EXERCISE INSTRUCTIONS
Can you quote the essay-planning guide below, word for word, from "Topic Sentence 1(Part" to "through this systematically."?

··· EXTRACT ···

Before actually writing the essay, a skeleton of it needs to be made. This is the most important part of the formula.

Contention: 2 parts. First part begins with something Like "while X". The second part builds on this "it is, ultimately Y". This is the key to scoring over 45. It shows a nuanced and complex understanding of the topic. Do not, however, use the "Dialectic" model of thesis, antithesis, synthesis. This is used by many students because it seems impressive, but it ultimately forms an incoherent response that contradicts itself twice.  The key is not to contradict yourself in the second part of the contention, but to build on your ideas. This is imperative, as the first part of the contention forms the first paragraph, the second part forms the second paragraph of the essay, and the last paragraph ties it all together.
Topic Sentence 1(Part 1 of Contention): Evidence point A, Evidence Point B
Topic Sentence 2 (Part 2 of Contention): Evidence point A, Evidence Point B
Topic Sentence 3 (Basically the contention): Evidence point A, Evidence Point B


Now that we have dealt with the skeleton, all you have to do is apply the filler of the formula. I will go through this systematically.

Introductions: Having already planned the essay, you should know your contention. Now pick a moment in the text where you think your contention is best demonstrated. This is best a snapshop image.Use this image as a starter point and jump straight into analysis. This should build towards your contention (which is the last sentence of your intro), while also expressing your argument. This manner of intro is infinitely better than the simple signposting technique, as images grab the examiner from the get go, and you waste no time with rambling.

··· DATA BELOW ···

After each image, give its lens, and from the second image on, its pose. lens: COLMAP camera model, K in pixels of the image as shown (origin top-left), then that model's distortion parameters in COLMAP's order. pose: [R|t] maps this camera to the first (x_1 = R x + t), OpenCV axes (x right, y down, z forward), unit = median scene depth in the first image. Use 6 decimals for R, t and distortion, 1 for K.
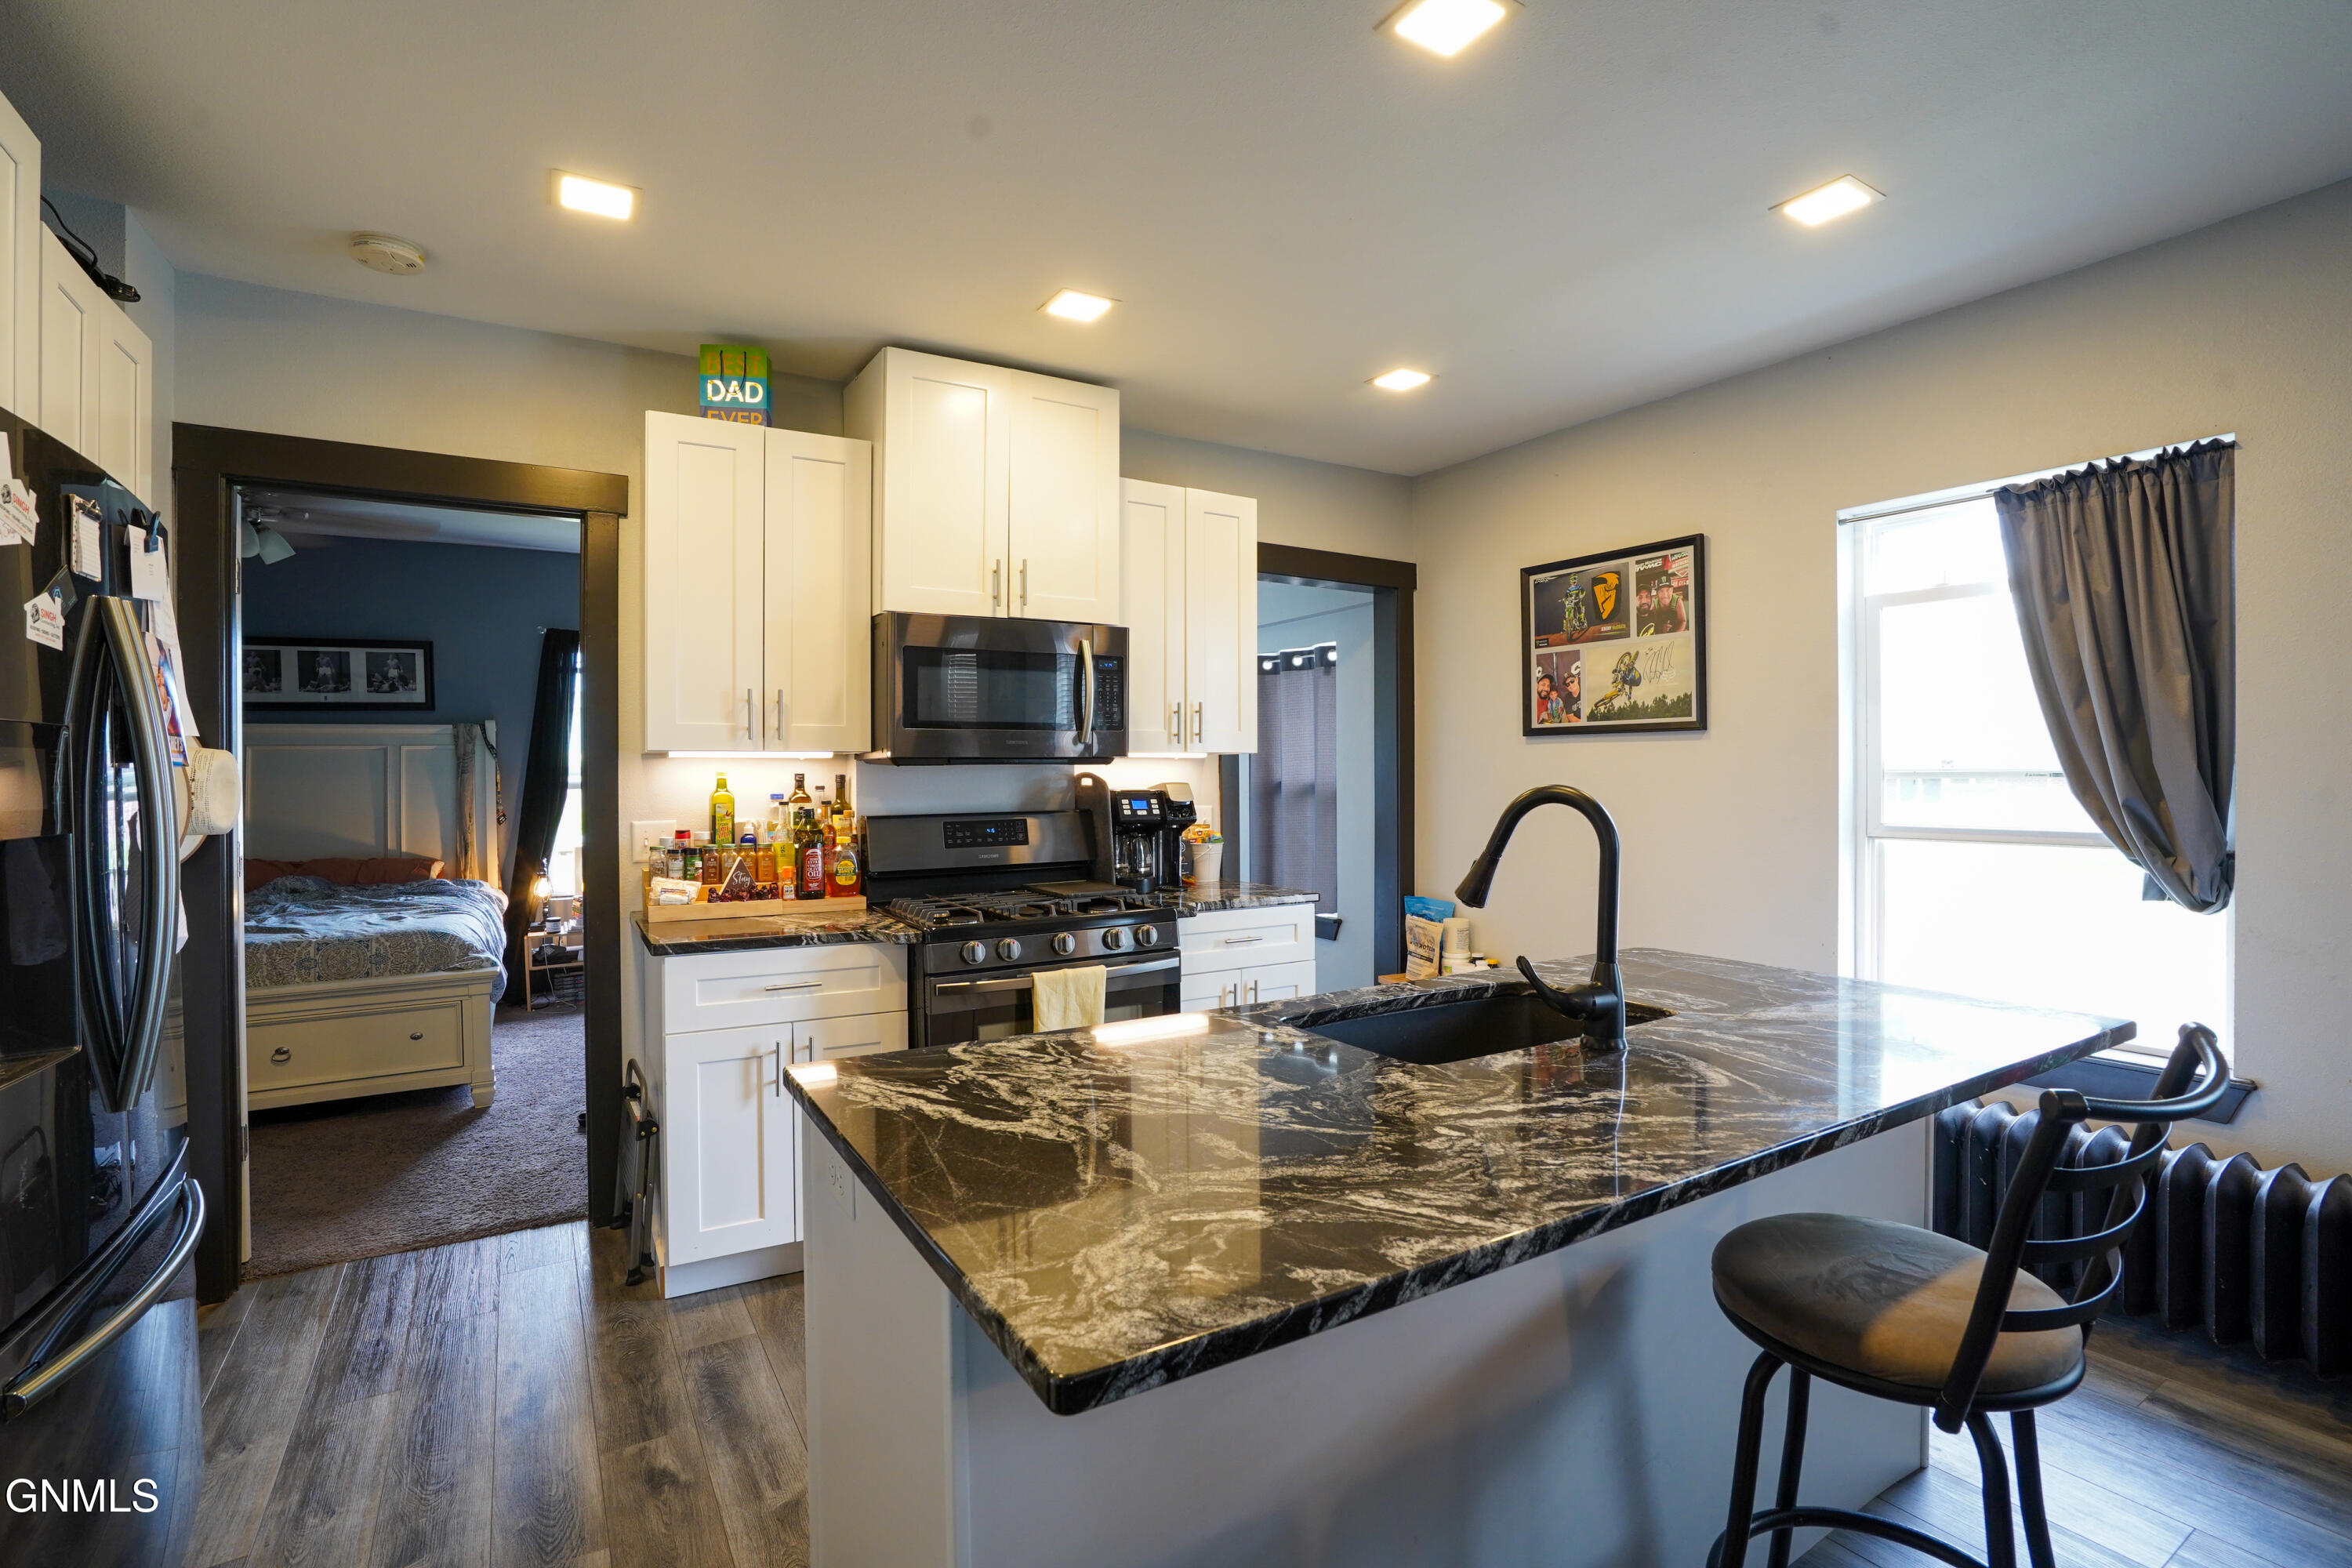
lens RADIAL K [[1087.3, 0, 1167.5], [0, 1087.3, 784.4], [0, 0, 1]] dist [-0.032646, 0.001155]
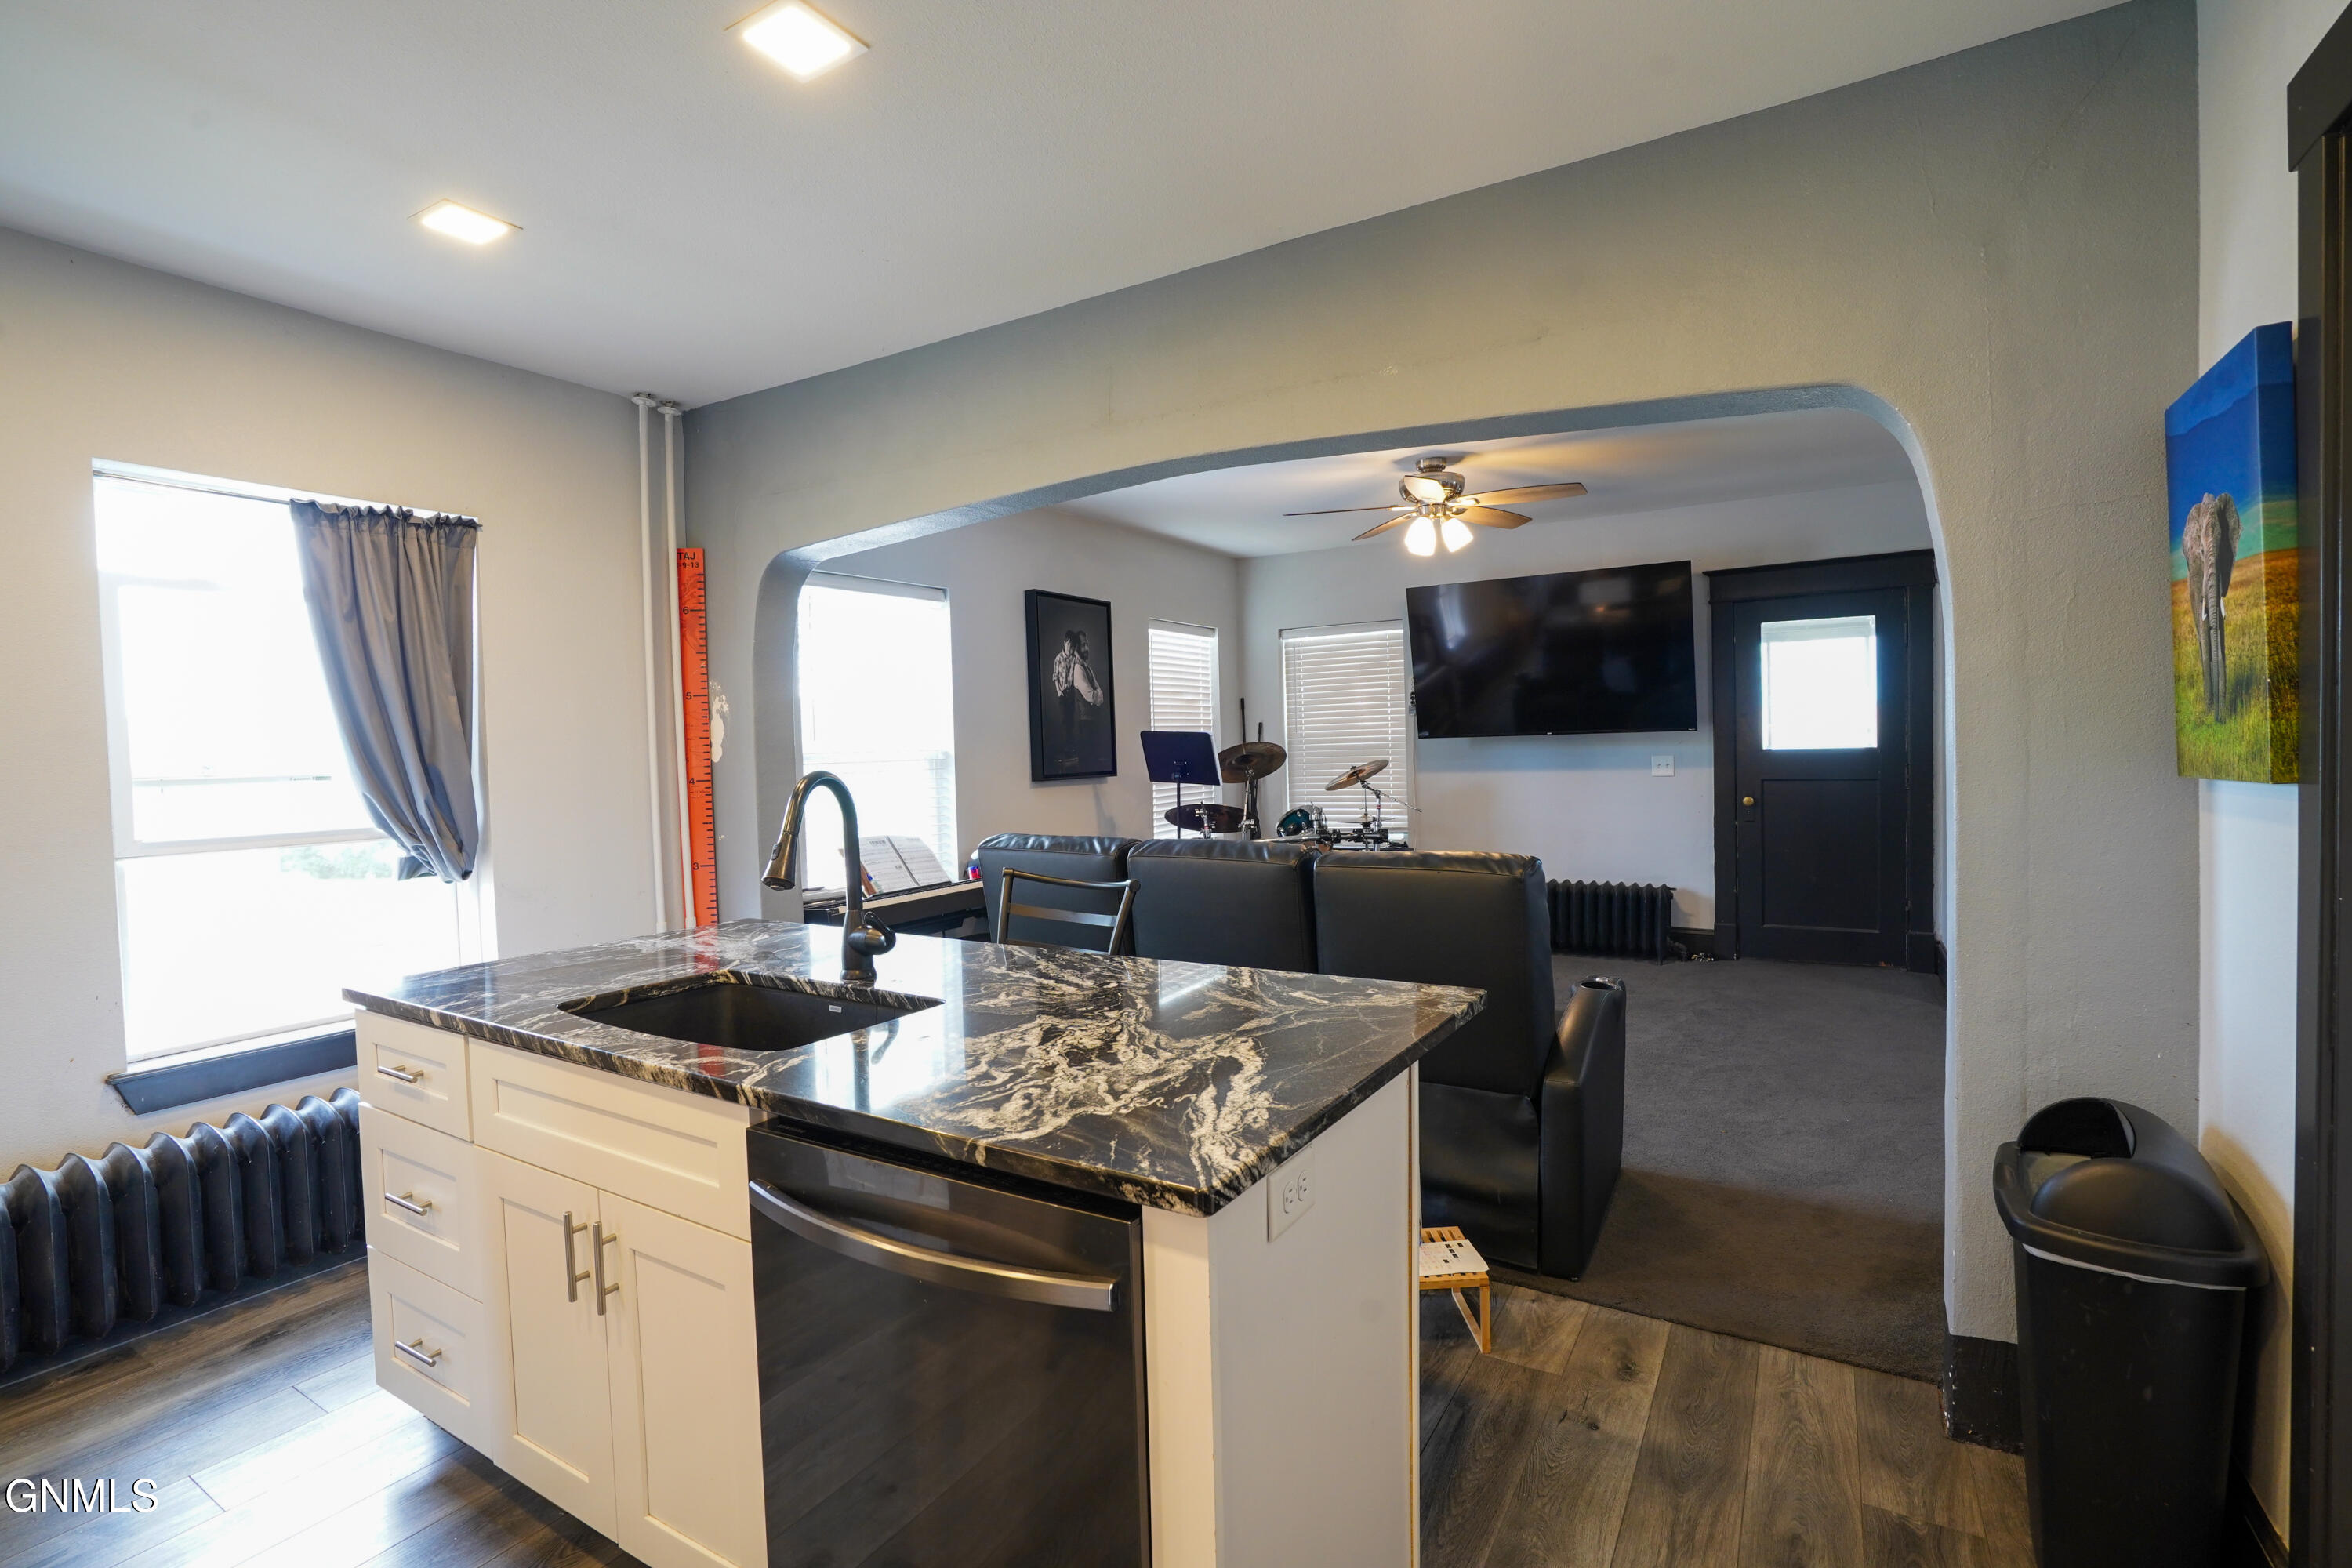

···

TASK SOLUTION
Topic Sentence 1(Part 1 of Contention): Evidence point A, Evidence Point B
Topic Sentence 2 (Part 2 of Contention): Evidence point A, Evidence Point B
Topic Sentence 3 (Basically the contention): Evidence point A, Evidence Point B


Now that we have dealt with the skeleton, all you have to do is apply the filler of the formula. I will go through this systematically.